**Your objective**. Retype all of the data that follows, line by line, keeping every word, number, space, and punctuation mark unchanged.
══ Information given
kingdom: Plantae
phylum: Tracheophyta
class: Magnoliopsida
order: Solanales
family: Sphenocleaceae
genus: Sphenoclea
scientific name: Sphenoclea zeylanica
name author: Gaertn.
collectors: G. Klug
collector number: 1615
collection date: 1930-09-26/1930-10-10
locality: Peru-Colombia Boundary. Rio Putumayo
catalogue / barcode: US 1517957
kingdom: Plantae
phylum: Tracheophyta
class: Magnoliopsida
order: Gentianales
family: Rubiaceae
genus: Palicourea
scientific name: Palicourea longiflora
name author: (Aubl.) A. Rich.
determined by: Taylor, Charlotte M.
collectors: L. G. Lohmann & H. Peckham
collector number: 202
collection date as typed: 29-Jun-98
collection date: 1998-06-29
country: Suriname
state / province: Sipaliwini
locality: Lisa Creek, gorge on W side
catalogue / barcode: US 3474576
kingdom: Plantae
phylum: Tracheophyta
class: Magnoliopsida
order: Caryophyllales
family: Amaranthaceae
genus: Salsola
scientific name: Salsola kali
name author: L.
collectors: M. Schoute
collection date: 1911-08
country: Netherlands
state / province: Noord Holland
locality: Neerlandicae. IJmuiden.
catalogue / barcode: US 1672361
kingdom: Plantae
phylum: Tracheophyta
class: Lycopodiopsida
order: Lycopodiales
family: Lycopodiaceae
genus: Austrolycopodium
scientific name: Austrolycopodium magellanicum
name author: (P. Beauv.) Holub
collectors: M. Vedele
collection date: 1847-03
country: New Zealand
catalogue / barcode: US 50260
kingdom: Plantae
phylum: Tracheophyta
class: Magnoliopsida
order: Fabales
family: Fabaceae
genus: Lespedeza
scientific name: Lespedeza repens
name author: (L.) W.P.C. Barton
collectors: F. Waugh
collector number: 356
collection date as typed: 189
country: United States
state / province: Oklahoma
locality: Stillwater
════
**Answer to the exercise**.
kingdom: Plantae
phylum: Tracheophyta
class: Magnoliopsida
order: Solanales
family: Sphenocleaceae
genus: Sphenoclea
scientific name: Sphenoclea zeylanica
name author: Gaertn.
collectors: G. Klug
collector number: 1615
collection date: 1930-09-26/1930-10-10
locality: Peru-Colombia Boundary. Rio Putumayo
catalogue / barcode: US 1517957
kingdom: Plantae
phylum: Tracheophyta
class: Magnoliopsida
order: Gentianales
family: Rubiaceae
genus: Palicourea
scientific name: Palicourea longiflora
name author: (Aubl.) A. Rich.
determined by: Taylor, Charlotte M.
collectors: L. G. Lohmann & H. Peckham
collector number: 202
collection date as typed: 29-Jun-98
collection date: 1998-06-29
country: Suriname
state / province: Sipaliwini
locality: Lisa Creek, gorge on W side
catalogue / barcode: US 3474576
kingdom: Plantae
phylum: Tracheophyta
class: Magnoliopsida
order: Caryophyllales
family: Amaranthaceae
genus: Salsola
scientific name: Salsola kali
name author: L.
collectors: M. Schoute
collection date: 1911-08
country: Netherlands
state / province: Noord Holland
locality: Neerlandicae. IJmuiden.
catalogue / barcode: US 1672361
kingdom: Plantae
phylum: Tracheophyta
class: Lycopodiopsida
order: Lycopodiales
family: Lycopodiaceae
genus: Austrolycopodium
scientific name: Austrolycopodium magellanicum
name author: (P. Beauv.) Holub
collectors: M. Vedele
collection date: 1847-03
country: New Zealand
catalogue / barcode: US 50260
kingdom: Plantae
phylum: Tracheophyta
class: Magnoliopsida
order: Fabales
family: Fabaceae
genus: Lespedeza
scientific name: Lespedeza repens
name author: (L.) W.P.C. Barton
collectors: F. Waugh
collector number: 356
collection date as typed: 189
country: United States
state / province: Oklahoma
locality: Stillwater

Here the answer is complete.